An Air Force fact sheet described the MOP as “a weapon system designed to accomplish a difficult, complicated mission of reaching and destroying our adversaries’ weapons of mass destruction located in well-protected facilities.”

Weighing 30,000 pounds (warhead alone weighing 5,740 pounds) and measuring over 20 feet long, the MOP can penetrate up to 200 feet of earth or 60 feet of reinforced concrete, making it the most powerful non-nuclear bomb in the US arsenal.

According to a report in Scientific American, the kinetic strike “delivers 800 to 900 megajoules (about 758,000 to 853,000 British thermal units) of kinetic energy—comparable to a 285-ton Boeing 747-400 touching down at 170 mph or a 565-ton Amtrak Acela train moving at 120 mph.”

Why the Upgrade?

With a reduced weight and enhanced guidance systems, including GPS-denied navigation and advanced fuzing capable of detecting underground voids, the new penetrator aims for greater flexibility and precision.

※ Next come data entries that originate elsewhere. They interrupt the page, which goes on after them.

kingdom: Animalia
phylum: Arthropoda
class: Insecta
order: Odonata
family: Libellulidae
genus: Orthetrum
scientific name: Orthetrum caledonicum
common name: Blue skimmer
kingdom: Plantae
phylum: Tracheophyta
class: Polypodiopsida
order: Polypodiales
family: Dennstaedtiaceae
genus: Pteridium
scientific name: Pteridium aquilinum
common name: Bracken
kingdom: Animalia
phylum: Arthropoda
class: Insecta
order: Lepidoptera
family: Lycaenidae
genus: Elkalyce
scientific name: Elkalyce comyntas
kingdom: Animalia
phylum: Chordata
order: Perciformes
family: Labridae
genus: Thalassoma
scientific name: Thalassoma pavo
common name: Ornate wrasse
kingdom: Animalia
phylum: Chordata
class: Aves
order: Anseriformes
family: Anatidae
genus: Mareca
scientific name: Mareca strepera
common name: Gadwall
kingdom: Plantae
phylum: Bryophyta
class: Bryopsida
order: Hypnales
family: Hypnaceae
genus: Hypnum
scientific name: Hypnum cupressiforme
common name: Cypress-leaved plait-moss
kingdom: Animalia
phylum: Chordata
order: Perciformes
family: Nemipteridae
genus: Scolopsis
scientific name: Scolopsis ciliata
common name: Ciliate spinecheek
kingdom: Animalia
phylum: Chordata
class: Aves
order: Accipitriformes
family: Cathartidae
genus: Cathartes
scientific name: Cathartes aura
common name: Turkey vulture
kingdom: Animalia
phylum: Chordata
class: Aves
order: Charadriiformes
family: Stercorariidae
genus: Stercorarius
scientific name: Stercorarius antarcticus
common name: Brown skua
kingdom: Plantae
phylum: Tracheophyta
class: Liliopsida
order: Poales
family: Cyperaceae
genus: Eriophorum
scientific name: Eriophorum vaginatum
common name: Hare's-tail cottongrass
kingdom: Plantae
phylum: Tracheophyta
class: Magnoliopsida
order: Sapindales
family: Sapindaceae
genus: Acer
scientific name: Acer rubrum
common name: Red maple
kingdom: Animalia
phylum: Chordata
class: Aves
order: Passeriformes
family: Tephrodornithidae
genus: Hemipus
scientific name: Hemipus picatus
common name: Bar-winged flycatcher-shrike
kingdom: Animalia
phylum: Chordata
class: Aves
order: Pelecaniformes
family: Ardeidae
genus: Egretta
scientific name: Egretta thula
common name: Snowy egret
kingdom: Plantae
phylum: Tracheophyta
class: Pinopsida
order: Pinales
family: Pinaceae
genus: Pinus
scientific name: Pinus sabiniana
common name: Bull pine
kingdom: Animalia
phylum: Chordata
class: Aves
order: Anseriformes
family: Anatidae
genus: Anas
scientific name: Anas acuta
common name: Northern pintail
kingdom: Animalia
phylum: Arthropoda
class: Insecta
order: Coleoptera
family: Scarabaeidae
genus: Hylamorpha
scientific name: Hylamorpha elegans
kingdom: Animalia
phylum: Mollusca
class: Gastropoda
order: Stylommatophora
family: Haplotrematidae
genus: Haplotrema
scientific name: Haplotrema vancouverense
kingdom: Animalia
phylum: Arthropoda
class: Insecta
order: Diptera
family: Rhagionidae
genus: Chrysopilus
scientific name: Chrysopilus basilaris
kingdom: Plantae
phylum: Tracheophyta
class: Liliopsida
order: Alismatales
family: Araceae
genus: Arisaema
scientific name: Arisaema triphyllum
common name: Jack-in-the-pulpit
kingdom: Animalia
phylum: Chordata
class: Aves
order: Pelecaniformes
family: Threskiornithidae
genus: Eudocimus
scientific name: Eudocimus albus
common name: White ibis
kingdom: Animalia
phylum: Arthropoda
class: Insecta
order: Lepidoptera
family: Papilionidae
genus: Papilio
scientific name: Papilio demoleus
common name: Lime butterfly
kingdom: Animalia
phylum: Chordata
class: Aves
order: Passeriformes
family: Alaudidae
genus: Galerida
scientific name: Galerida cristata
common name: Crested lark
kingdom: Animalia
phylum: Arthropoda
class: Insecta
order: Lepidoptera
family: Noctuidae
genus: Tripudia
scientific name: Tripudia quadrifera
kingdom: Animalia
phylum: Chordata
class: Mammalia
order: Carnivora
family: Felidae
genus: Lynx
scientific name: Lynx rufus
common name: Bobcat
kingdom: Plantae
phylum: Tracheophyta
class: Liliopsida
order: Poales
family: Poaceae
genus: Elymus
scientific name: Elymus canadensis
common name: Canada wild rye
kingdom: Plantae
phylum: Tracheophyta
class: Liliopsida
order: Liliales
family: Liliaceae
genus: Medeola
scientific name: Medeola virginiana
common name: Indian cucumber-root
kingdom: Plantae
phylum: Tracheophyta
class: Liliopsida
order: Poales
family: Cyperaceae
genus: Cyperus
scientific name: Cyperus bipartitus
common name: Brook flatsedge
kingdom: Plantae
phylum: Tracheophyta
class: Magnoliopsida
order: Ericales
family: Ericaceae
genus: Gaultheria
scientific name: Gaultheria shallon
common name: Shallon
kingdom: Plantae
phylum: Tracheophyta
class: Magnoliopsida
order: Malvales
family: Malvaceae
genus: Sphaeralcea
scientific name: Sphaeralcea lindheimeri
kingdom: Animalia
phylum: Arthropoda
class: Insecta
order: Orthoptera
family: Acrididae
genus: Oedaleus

The announcement of the contract award comes in the wake of Operation Midnight Hammer, the first-ever combat use of the MOP, which targeted Iran’s deeply buried nuclear facilities in June 2025. During the operation, seven B-2 Spirit bombers dropped 14 GBU-57s on sites in Fordow, Natanz, and Isfahan, locations long suspected of housing critical components of Iran’s nuclear program.

While US officials hailed the mission as a success, independent assessments suggested mixed results. Fordow reportedly suffered severe damage, but Natanz and Isfahan may recover more quickly than anticipated.

The operation highlighted both the strengths and limitations of the MOP, particularly its massive size, limited aircraft compatibility, the challenge of penetrating ultra-hardened targets, and the continued development of sophisticated defenses.